* [Work instructions]: Return every entry exactly as written, with the pictures removed.

* [Extracted material]:
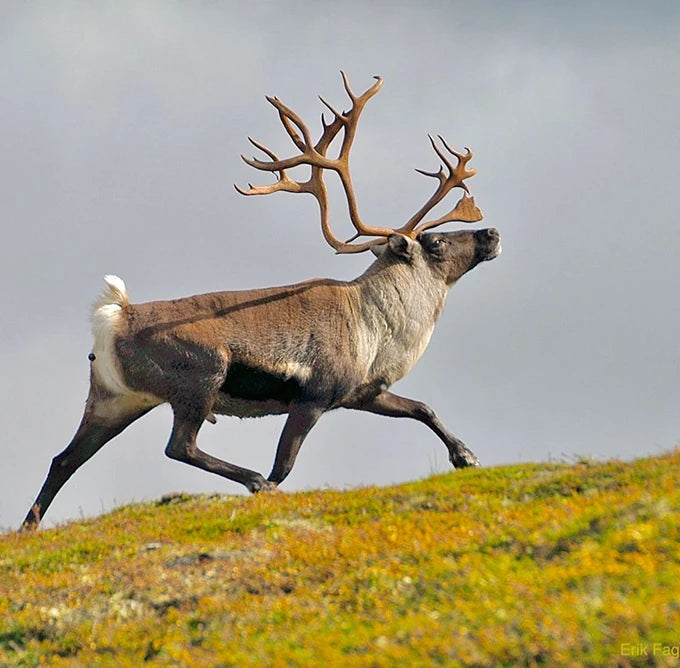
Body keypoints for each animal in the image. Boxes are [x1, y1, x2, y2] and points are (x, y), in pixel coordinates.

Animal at [22, 73, 501, 530]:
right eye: (436, 242)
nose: (491, 233)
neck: (376, 326)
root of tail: (114, 317)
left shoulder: (361, 392)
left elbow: (422, 407)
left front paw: (466, 457)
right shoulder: (313, 397)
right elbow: (283, 467)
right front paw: (267, 484)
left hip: (115, 400)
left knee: (64, 459)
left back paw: (29, 526)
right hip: (200, 380)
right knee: (180, 446)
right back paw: (252, 481)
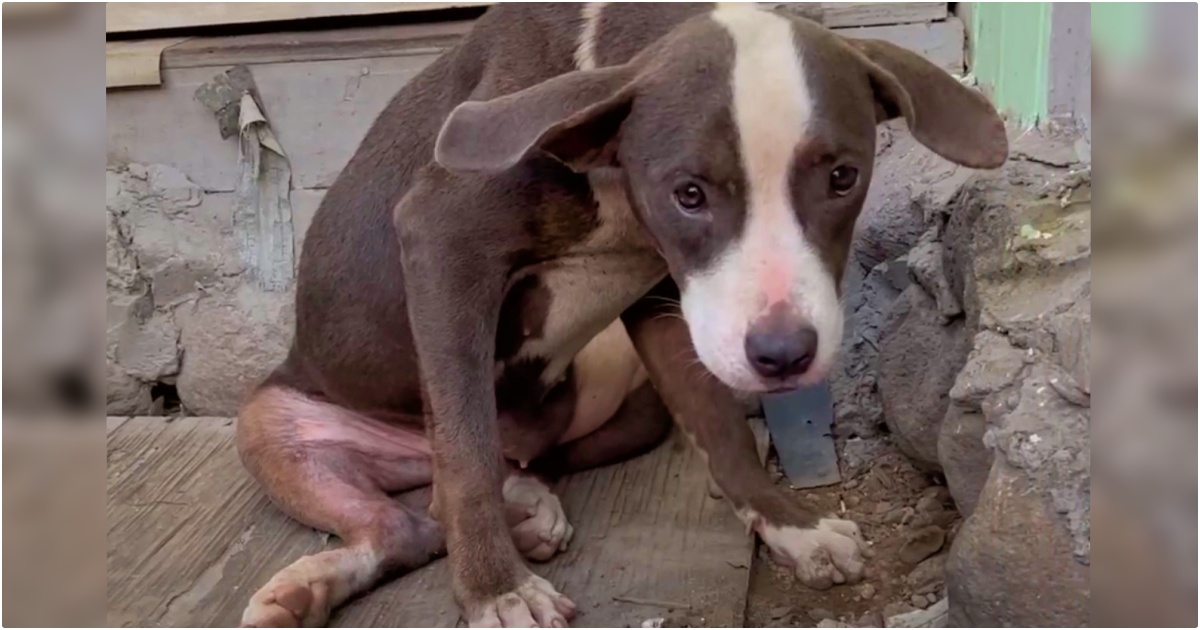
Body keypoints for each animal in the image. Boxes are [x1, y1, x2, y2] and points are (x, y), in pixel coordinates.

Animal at [234, 2, 1003, 624]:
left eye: (843, 177)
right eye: (688, 193)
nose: (784, 356)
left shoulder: (665, 300)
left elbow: (720, 424)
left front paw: (792, 529)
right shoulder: (439, 242)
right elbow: (462, 448)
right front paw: (495, 590)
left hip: (616, 388)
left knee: (487, 481)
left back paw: (527, 505)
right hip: (270, 422)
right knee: (417, 512)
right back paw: (312, 586)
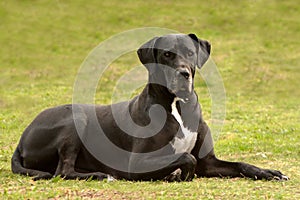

* [Written solution]:
Body keypoints for each animal in the image. Boxes are [x1, y1, x2, y2] and points are (x, y), in pixel coordinates.

Animal at [22, 73, 501, 530]:
right eye: (436, 242)
nose: (491, 233)
neck: (376, 326)
root of tail: (114, 317)
left shoulder: (361, 392)
left elbow: (422, 407)
left front paw: (466, 457)
right shoulder: (313, 397)
right elbow: (283, 467)
right front paw: (267, 484)
left hip: (115, 400)
left knee: (64, 459)
left back paw: (29, 526)
right hip: (200, 380)
right knee: (180, 446)
right back paw: (252, 481)
Body keypoints for each animal in the image. Boxes are [x1, y1, x2, y2] and points are (x, y), in pixel coordinates.

Animal at [234, 2, 1003, 624]:
left eye: (843, 177)
right eye: (688, 193)
nose: (784, 356)
left shoulder: (665, 300)
left elbow: (720, 424)
left front paw: (792, 529)
right shoulder: (439, 242)
right elbow: (462, 448)
right front paw: (495, 590)
left hip: (616, 388)
left knee: (487, 481)
left back paw: (527, 505)
right hip: (270, 422)
right knee: (417, 512)
right back paw: (312, 586)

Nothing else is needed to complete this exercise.